# [A] Suchen Elemental Schamanen für Challenge Mode Topzeiten



## AndyBrandi (7. Juli 2013)

(_Allianz_) Ein Team aus erfahrenen CM-Spielern aus dem Top30-Bereich sucht dringend einen *außergewöhnlichen Elemental-Schamanen*, um mit einem exotischen Klassen-Setup Bestzeiten im Herausforderungsmodus zu erreichen.

Was du benötigst:


überdurchschnittliche spielerische Fähigkeiten
Ingenieurskunst für Nitro-Boots und Gleiter
wenigstens 1x pro Woche abends (oder tagsüber am Wochenende) ein paar Stunden Zeit
Geduld und Gelassenheit
Gerne könnt Ihr euch auch einen Schamanen auf unserem Server hochleveln, wir würden euch natürlich mit so viel Gold wie nötig unterstützen.

Bei Interesse bitte unter folgendem BattleTag melden: Raslyk#1969 . Danke!


----------



## raptor14 (8. Juli 2013)

Falsches Forum ...


----------



## AndyBrandi (8. Juli 2013)

> Dieses Forum ist für alle gedacht, die außerhalb des LFG und LFR-Tools auf der *Suche nach Mitspielern* zum Questen, *Instanzen aushebeln und Raiden* oder für einen Neuanfang sind.

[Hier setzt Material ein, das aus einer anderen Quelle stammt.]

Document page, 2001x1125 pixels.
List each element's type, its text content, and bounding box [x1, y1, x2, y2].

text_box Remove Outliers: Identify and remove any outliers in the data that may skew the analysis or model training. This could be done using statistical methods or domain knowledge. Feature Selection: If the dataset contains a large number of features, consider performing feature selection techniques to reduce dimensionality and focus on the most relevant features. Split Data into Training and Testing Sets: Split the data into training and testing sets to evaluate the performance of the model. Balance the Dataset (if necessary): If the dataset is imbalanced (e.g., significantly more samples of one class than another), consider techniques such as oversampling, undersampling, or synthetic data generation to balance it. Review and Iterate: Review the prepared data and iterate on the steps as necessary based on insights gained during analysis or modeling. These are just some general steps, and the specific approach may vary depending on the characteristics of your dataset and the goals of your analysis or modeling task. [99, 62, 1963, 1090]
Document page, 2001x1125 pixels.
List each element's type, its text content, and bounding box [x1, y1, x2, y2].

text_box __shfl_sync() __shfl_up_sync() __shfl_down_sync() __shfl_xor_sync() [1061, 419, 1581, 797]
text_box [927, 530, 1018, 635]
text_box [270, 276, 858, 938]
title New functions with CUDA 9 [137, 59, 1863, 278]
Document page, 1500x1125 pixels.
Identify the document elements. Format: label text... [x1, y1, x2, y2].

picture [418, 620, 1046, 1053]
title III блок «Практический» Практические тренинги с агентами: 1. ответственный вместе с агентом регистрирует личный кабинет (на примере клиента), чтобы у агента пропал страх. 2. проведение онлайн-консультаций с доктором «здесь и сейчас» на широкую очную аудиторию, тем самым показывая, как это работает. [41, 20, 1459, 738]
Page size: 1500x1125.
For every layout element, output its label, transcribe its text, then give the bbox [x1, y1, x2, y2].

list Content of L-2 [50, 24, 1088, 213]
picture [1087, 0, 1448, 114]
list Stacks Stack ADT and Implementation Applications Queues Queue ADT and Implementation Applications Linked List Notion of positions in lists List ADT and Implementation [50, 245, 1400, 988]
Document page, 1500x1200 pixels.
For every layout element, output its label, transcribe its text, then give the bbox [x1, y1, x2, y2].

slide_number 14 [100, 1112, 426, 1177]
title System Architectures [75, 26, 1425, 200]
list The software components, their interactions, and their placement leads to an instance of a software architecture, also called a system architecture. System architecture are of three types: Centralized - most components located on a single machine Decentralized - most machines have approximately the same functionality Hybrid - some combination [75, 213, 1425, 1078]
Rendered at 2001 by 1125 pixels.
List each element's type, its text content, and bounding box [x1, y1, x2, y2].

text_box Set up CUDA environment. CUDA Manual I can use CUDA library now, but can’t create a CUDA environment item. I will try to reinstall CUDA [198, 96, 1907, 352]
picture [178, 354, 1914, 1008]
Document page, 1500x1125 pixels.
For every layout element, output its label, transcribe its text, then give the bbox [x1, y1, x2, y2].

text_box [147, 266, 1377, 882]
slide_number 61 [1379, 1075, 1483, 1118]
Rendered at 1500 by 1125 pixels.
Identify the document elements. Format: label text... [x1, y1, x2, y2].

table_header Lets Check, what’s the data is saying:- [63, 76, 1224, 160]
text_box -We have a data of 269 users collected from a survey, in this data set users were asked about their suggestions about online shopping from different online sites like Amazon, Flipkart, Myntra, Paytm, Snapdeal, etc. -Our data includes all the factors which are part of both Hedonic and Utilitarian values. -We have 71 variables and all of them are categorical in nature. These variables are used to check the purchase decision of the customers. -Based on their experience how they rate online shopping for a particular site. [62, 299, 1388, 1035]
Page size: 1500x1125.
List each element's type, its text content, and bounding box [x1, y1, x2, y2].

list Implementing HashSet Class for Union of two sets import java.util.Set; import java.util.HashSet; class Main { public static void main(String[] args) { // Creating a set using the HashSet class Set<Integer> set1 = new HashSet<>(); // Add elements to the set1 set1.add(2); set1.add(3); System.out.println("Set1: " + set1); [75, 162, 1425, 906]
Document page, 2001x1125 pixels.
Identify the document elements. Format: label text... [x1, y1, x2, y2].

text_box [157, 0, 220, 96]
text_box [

Hier dürft ihr nach Gleichgesinnten suchen.



Da wir offensichtlich auf der Suche nach einem Mitspieler sind, bin ich mir nicht sicher, wo das Problem liegt. Das Gildenforum ist ja auch nicht wirklich passend, da wir keine Gilde sind und meistens über Cross-Realm spielen. Da ich hier neu bin, lasse ich mich aber gerne eines Besseren belehren. Welches Forum wäre denn das richtige?


----------



## kaepteniglo (8. Juli 2013)

Ist hier schon richtig


----------



## raptor14 (9. Juli 2013)

ok, dann lass es mich anders formulieren: deine Anfrage wird hier wohl nicht viele Interessenten finden ;-)


----------



## AndyBrandi (9. Juli 2013)

Das kann natürlich sein. Aber man darf ja nichts unversucht lassen...


----------



## AndyBrandi (18. Juli 2013)

Immer noch aktuell!


----------